16th Century Venetian Chapbooks

I’m presently cataloguing the important collection of  chapbooks held in the Lauriston Castle Collection. Chapbooks are small paper-covered booklets, usually printed on a single sheet, folded into books of 8, 12, 16 and 24 pages, and often illustrated with crude woodcuts. They were in circulation primarily from the 16th to the 19th centuries, and  sold by travelling pedlars, or “chapmen” for a penny or less on the streets.

There are roughly 5,500 chapbooks in the Lauriston Castle Collection which have been bound into about 500 volumes. Most of the chapbooks that I have been examining were published in Scotland or England in the 18th and early 19th centuries. So, it was extremely interesting to come across bound volumes of Italian chapbooks from the 16th century: shelfmarks L.C. 3050, and L.C.3051.

An ownership label and a manuscript inscription reveals that these chapbooks were formerly owned by Charles Fairfax Murray (1849-1919), an English painter, collector, benefactor and art historian. Murray became the studio assistant of Edward Burne-Jones at the age of 18. He eventually joined the circle of Pre-Raphaelite founder Dante Gabriel Rossetti, and became a friend of William MorrisHe worked as artist and glass-painter for Morris, and also illuminated Morris’s manuscripts.
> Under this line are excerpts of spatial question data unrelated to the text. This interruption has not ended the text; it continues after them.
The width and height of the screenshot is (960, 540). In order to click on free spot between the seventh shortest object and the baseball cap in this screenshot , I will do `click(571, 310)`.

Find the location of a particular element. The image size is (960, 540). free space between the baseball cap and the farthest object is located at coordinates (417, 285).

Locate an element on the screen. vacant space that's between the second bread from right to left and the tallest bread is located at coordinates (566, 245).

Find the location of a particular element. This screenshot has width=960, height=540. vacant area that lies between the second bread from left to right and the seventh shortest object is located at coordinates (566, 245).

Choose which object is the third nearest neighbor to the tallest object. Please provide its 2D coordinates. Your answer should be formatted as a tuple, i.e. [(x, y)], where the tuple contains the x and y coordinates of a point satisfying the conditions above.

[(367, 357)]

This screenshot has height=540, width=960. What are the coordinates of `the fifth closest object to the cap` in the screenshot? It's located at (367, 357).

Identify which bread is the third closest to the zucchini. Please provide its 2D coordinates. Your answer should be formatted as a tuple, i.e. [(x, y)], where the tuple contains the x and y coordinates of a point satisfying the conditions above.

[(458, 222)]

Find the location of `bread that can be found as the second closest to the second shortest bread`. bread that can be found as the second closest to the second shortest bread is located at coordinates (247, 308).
In 1872, Murray he left England for Italy, where he worked as a copyist for John Ruskin in Rome, Siena, Pisa and Venice.  After retiring from painting in 1903 he became an important collector and dealer of early books and illuminated manuscripts.
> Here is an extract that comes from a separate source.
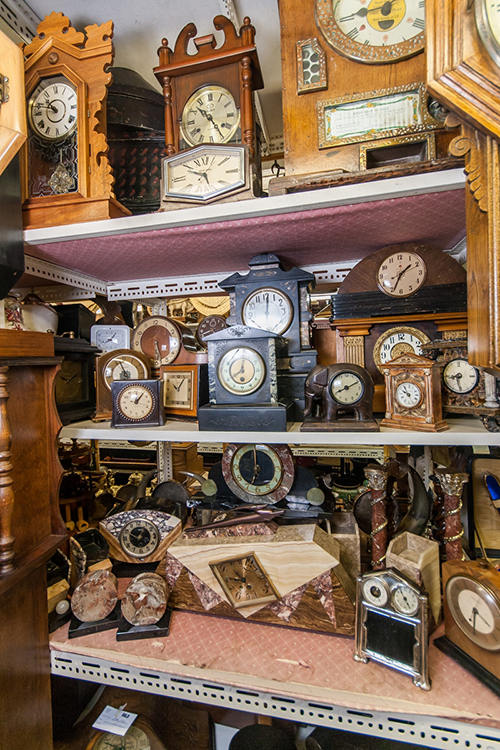
The image size is (500, 750). Find the location of `drink coasters`. drink coasters is located at coordinates coord(93,596), coord(107,576), coord(140,600), coord(152,580).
These early Italian chapbooks collected by Murray originate in Venice and the ones published by Domenico de’ Franceschi (active 1557-1575) are particularly charming with their rustic woodcut illustrations.

De Franceschi was born in Brescia and later moved to Venice where he maintained a shop in the Frezzaria near Piazza San Marco. Sometimes his imprint is found in the colophon of his chapbooks, and other times he just incorporates his initials into the bottom section of the woodcut borders of the title pages.
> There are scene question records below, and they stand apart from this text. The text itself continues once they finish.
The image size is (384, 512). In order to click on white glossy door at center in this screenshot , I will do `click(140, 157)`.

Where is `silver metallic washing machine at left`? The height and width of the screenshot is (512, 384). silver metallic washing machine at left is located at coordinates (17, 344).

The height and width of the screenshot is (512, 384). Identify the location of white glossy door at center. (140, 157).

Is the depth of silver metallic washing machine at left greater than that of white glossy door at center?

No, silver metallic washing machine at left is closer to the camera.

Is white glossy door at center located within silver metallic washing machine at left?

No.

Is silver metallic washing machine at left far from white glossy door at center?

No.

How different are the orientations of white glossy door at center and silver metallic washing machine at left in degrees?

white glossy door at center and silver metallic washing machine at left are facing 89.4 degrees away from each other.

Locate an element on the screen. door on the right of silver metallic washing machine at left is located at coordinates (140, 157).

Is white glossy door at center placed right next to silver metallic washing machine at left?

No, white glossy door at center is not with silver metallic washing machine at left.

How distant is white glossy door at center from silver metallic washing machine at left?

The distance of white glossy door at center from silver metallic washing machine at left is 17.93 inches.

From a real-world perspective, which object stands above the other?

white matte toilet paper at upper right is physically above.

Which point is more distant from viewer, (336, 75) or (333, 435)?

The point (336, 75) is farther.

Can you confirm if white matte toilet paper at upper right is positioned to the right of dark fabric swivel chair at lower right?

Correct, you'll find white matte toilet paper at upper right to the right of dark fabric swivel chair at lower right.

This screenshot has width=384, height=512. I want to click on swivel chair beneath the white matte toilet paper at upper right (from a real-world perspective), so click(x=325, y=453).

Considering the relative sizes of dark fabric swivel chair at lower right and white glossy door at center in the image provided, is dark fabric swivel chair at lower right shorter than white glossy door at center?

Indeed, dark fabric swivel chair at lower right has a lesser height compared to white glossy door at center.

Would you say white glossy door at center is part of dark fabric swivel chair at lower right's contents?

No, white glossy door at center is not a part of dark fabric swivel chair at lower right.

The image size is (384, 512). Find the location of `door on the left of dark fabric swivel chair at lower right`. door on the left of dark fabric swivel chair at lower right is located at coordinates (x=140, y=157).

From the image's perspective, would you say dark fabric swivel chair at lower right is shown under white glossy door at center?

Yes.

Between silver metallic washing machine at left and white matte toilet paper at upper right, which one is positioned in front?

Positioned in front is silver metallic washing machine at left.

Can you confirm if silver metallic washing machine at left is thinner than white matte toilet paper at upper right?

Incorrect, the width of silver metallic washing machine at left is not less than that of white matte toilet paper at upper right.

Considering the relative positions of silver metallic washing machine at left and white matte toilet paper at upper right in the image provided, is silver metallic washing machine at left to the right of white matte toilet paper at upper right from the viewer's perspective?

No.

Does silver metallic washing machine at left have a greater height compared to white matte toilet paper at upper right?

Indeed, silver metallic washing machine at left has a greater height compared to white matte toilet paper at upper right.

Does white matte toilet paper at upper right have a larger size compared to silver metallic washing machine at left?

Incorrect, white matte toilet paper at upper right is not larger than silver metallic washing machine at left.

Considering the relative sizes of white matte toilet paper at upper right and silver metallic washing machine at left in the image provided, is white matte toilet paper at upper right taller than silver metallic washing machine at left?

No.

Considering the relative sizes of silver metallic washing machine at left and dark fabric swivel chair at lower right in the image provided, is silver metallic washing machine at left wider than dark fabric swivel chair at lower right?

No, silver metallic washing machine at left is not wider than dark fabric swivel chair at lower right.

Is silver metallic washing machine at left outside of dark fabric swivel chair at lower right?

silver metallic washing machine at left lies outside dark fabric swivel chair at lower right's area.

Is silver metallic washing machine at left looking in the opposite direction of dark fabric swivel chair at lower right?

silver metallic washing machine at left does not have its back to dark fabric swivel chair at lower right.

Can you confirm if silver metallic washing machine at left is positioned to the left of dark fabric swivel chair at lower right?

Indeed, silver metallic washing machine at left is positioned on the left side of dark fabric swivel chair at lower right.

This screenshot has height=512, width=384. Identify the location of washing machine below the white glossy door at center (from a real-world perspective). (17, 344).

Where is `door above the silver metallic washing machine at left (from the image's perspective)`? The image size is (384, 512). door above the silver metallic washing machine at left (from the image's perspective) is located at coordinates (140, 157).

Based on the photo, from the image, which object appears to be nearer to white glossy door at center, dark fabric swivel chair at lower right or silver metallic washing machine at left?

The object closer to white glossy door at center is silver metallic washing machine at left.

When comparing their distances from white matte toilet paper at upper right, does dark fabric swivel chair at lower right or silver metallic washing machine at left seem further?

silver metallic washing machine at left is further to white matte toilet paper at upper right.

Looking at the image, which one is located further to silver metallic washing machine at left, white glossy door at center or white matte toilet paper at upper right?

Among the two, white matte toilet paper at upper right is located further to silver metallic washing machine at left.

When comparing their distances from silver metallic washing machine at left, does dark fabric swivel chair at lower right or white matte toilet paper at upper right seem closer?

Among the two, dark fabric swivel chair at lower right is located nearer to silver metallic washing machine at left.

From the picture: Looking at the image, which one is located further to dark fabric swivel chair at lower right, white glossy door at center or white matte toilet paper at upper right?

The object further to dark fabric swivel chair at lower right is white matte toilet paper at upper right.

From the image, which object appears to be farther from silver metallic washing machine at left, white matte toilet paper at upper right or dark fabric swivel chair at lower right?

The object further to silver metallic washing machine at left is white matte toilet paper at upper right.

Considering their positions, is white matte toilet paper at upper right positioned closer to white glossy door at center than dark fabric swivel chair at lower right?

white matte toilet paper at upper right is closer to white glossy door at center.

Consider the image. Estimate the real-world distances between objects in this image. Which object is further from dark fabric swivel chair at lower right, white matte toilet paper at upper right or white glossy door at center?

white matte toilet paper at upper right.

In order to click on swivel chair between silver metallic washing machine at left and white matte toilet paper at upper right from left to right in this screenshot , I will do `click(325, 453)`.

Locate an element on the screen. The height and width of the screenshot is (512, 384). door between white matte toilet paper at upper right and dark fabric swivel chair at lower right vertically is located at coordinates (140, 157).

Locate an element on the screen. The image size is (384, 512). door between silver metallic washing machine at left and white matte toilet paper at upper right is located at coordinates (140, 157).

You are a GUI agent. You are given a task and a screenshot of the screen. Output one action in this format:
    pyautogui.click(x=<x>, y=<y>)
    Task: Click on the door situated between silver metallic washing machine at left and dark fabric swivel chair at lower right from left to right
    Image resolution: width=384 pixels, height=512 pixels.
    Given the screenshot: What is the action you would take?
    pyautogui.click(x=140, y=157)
He was a bit of a jack of all trades working as publisher, printer, printmaker, book and art dealer, and woodcut engraver.

De Franceschi was also responsible for publishing Andrea Palladio’s Quattro libri dell’architettura  in 1570. This Four Books of Architecture, is arguably the most important architectural treatise of the Renaissance and one of the most influential books in the history of Western architecture.